Gulp. This truly captures the hypocrisy of the school-reform debate. The commitment to “excellence” exists in speeches, not in practice. President Bush and his secretary of education, Lamar Alexander, propose sweeping goals for the year 2000: for example, American students should be first in the world in science and math (in a comparison of 14-year-olds in 17 countries, U.S. students tied for third to last place). But a more mundane goal-setting standards for federal college aid-is beneath them.
Congress is of the same mind. It won’t offend college-bound students or their parents. Going to college has become a mass-market entitlement. The idea that it should be earned by academic achievement has vanished. More than 90 percent of our 3,400 colleges and universities essentially have “open admissions”: anyone with the money and a high-school diploma can go.

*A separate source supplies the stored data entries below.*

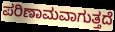
ಪರಿಣಾಮವಾಗುತ್ತದೆ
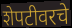
शेपटीवरचे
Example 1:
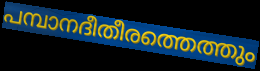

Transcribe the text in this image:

പമ്പാനദീതീരത്തെത്തും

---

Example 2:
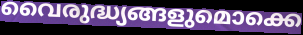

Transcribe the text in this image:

വൈരുദ്ധ്യങ്ങളുമൊക്കെ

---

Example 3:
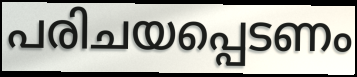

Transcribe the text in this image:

പരിചയപ്പെടണം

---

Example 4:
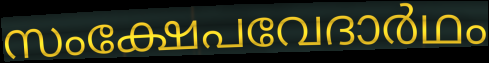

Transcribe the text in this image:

സംക്ഷേപവേദാർഥം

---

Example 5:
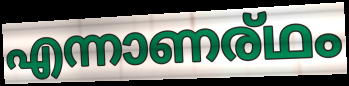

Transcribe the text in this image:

എന്നാണര്ഥം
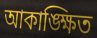
আকাঙ্ক্ষিত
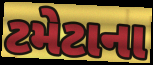
ટમેટાના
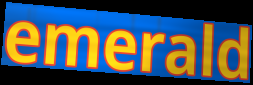
emerald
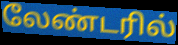
லேண்டரில்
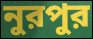
নুরপুর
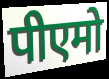
पीएमो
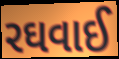
રઘવાઈ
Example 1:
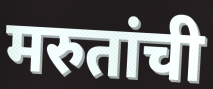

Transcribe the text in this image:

मरुतांची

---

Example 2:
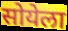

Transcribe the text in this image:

सोयेला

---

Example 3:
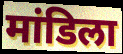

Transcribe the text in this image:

मांडिला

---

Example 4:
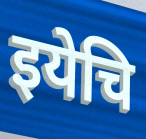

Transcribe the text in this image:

इयेचि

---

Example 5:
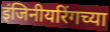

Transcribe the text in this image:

इंजिनीयरिंगच्या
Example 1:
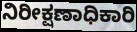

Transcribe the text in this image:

ನಿರೀಕ್ಷಣಾಧಿಕಾರಿ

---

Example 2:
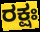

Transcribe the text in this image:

ರಕ್ಷಃ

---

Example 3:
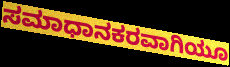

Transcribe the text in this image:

ಸಮಾಧಾನಕರವಾಗಿಯೂ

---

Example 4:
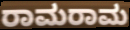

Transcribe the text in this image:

ರಾಮರಾಮ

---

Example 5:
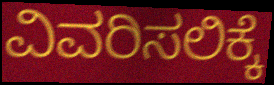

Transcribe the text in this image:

ವಿವರಿಸಲಿಕ್ಕೆ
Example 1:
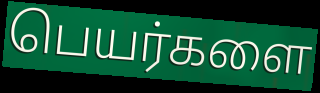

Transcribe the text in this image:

பெயர்களை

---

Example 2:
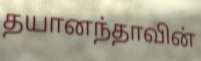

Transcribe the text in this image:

தயானந்தாவின்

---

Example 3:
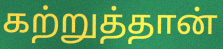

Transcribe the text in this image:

கற்றுத்தான்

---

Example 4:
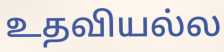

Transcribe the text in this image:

உதவியல்ல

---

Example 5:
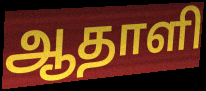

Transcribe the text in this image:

ஆதாளி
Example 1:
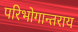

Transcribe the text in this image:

परिभोगान्तराय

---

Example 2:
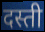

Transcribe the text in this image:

दस्ती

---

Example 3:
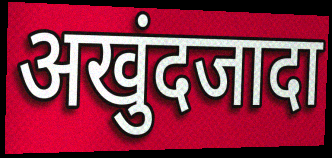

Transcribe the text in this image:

अखुंदजादा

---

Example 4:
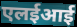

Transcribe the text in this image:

एलईआई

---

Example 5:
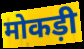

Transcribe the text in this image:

मोकड़ी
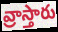
వ్రాస్తారు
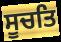
ਸੂਚਤਿ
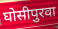
घोसीपुरवा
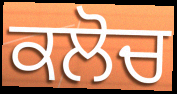
ਕਲੋਚ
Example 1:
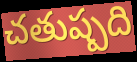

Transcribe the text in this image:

చతుష్పది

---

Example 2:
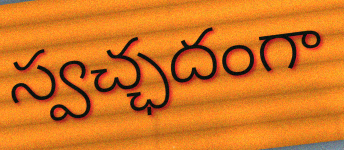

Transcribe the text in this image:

స్వచ్ఛదంగా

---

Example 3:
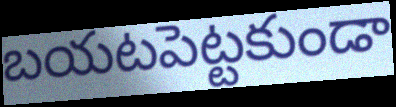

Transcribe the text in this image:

బయటపెట్టకుండా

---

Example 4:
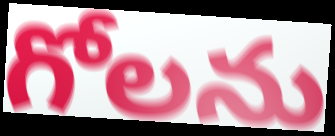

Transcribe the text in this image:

గోలను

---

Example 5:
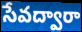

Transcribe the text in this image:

సేవద్వారా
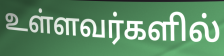
உள்ளவர்களில்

Colleges and universities don’t want higher standards. Student enrollment might decline and, with it, tuition payments. Most colleges seek to maximize revenues, not education. If this judgment seems harsh, listen to Robert Atwell, head of the American Council on Education, the trade group of colleges and universities. A few years ago the ACE staff proposed a test colleges might give to their students. The idea was to set standards-not for admissions, but for a baccalaureate degree.
“We no longer know what a baccalaureate degree means,” says Atwell. “Shouldn’t there be some underlying level of achievement [for] all degree holders?” Swell idea. It bombed. “The constituency I serve-college and university presidents-simply wanted no part of it,” he recalls.

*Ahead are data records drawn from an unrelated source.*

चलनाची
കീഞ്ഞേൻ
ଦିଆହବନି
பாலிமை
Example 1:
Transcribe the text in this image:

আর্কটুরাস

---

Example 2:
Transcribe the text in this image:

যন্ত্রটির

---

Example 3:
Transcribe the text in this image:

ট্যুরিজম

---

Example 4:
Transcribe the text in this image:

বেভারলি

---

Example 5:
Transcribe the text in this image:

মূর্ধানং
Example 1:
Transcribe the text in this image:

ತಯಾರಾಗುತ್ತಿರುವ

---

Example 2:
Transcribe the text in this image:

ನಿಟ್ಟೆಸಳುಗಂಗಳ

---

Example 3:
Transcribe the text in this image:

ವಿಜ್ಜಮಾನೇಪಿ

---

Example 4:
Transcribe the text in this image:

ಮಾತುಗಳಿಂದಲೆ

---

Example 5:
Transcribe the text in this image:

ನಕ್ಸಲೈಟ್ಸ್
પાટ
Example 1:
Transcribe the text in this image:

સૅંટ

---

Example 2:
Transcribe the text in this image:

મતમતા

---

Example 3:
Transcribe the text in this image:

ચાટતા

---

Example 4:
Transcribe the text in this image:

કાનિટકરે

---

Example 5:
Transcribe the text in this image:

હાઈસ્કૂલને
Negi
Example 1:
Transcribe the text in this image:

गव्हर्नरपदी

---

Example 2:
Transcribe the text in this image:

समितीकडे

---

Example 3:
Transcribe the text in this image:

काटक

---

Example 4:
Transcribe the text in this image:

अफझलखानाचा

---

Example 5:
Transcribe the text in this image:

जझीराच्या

You might think that, given the prominence of the school-reform issue, the press would pay a lot of attention to the Higher Education Act and its implications. Nope. Education reporters generally don’t connect colleges to “the school problem.” Their indifference, I suspect, reflects a belief in three pervasive myths.
A delusion. Higher education consists of more than elite institutions and, as a whole, it’s hugely wasteful. More than half of college students never get degrees. Put another way, dropout rates for colleges are much higher than for high schools. Graduate quality is also slipping. Since the 1960s, scores on more than half of 24 graduate-school admissions tests have dropped. One reason is that research-conscious professors pay less attention to teaching.

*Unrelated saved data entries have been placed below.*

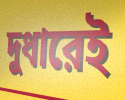
দুধারেই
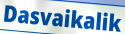
Dasvaikalik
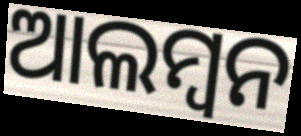
ଆଲମ୍ୱନ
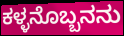
ಕಳ್ಳನೊಬ್ಬನನು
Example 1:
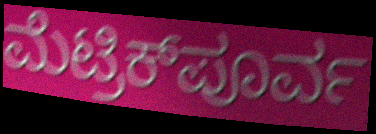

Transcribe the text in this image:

ಮೆಟ್ರಿಕ್‌ಪೂರ್ವ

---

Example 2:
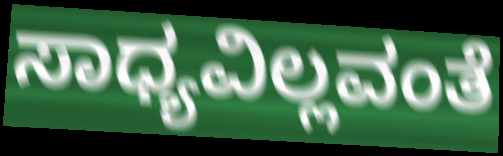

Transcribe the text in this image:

ಸಾಧ್ಯವಿಲ್ಲವಂತೆ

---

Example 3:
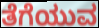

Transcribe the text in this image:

ತೆಗೆಯುವ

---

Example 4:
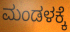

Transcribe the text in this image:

ಮಂಡಳಕ್ಕೆ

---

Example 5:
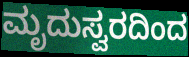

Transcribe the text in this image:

ಮೃದುಸ್ವರದಿಂದ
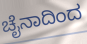
ಚೈನಾದಿಂದ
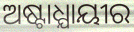
ଅଷ୍ଟାଧ୍ଯାୟୀର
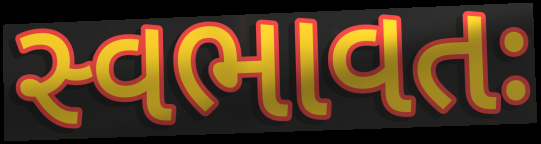
સ્વભાવતઃ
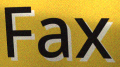
Fax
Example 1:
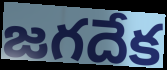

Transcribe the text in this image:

జగదేక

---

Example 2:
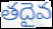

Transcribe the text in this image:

తదైవ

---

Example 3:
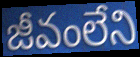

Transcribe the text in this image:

జీవంలేని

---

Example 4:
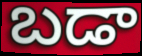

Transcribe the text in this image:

బడా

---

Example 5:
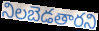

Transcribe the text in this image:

నిలబెడతారని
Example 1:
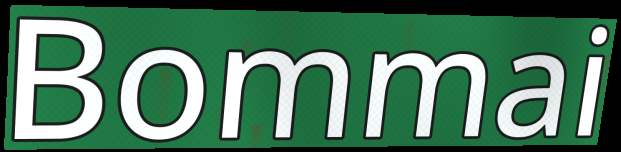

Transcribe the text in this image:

Bommai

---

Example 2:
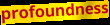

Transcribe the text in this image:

profoundness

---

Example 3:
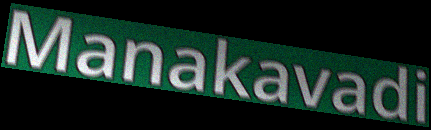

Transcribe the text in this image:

Manakavadi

This is half backwards. Lax college admissions standards are a major cause of lax high-school standards. The two feed on each other. Many students work only as hard as they must to get into college-and that isn’t hard. Typically, high-school seniors do less than an hour of daily homework.
Again, half true. Not even elite students have escaped the effects of low standards and “dumbed down” courses. Since 1972, the share of students scoring above 600 on the verbal Scholastic Aptitude Test (on a scale of 200 to 800) has dropped from 11 to about 7 percent, reports historian Daniel J. Singal in the November issue of The Atlantic Monthly. He documents how students at top colleges are less well prepared than they were 20 years ago. He quotes one historian at Berkeley with students who can’t distinguish between the American Revolution and the Civil War.
I guarantee that a meaningful test requirement for federal college aid-we could argue over details-would improve matters quickly. Nearly half of all college students now receive some sort of federal aid. A standard for them would become a standard for most incoming students. In high school, college-bound students would work harder. Average students would do better, putting more pressure on the best students. Public schools would face demands from parents-to strengthen courses, monitor teacher competence-to ensure that their children passed the test. Fewer students might go to college, but those who did would be better prepared. Graduation rates would rise. Waste would fall. We could use the savings to do a better job educating those who don’t go to college.
In practical terms, college aid is the federal government’s only weapon to force schools and students to change. The weapon has been sheathed, not because reform is undoable but because the problem is misunderstood and there’s no political will. Congress will merely expand these programs. Grants and guaranteed loans will increase. Colleges and universities will approve. They want more money and less accountability.
The results are predictable. Greater aid will abet tuition increases and foster continued loan defaults. There will be no improvement in standards, no reduction in waste. This is not educational policy. It’s educational pork barrel.